I’ve shared quite a few images of shipwrecks lately. As an underwater photographer I am fascinated by these lumps of rusting metal, and the way that marine life finds and slowly colonizes them, creating incredible biodiversity hotspots. Many of these artificial reefs have become as rich and teeming with life as the sea floor and reefs around them. The shipwrecks teach us a good chemistry lesson: iron and steel endures, wood does not.
It has been almost ten years since I last dove on this little Greek fishing vessel, a type of boat called a kaiki that has fallen out of favor, but was once the workhorse of the Greek fishing fleet. I would expect that the bulk of the ship had long since vanished, consumed by Teredo worms, the “termites of the sea”. Also called shipworms, Teredo worms are actually bivalve mollusks that bore into timber, often with catastrophic consequences for traditional timber-built vessels.
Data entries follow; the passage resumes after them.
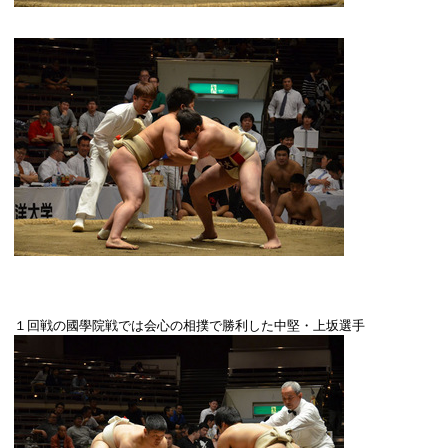
１回戦の國學院戦では会心の相撲で勝利した中堅・上坂選手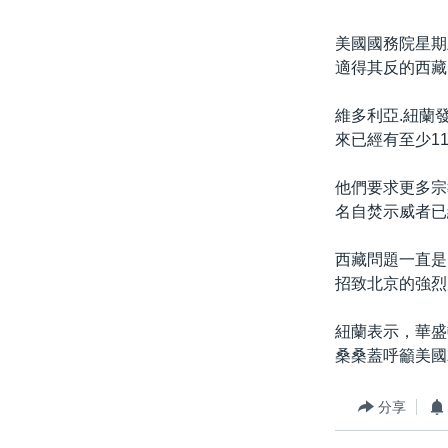
美國國務院星期
適得其反的西藏
維多利亞.紐蘭
來已經有至少1
他們要求更多宗
名自焚示威者已
西藏問題一直是
招致北京的強烈
紐蘭表示，華盛
桑桑蓋呼籲美國
分享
In this case the worms, and presumably plenty of other marine organisms, have yet to make an impact and the wreck is intact and interesting to explore. In some areas, coraline algae and other encrusting life has begun to take over, such as on the ship’s wheel.
Some wooden shipwrecks remain where anoxic conditions allow; this is common when the timbers are buried in sediment, but besides that, large timber wrecks are rare, and only survive in very specific environments, which is why we find lots of anchors (see main image) and little else to indicate the presence of a wooden wreck.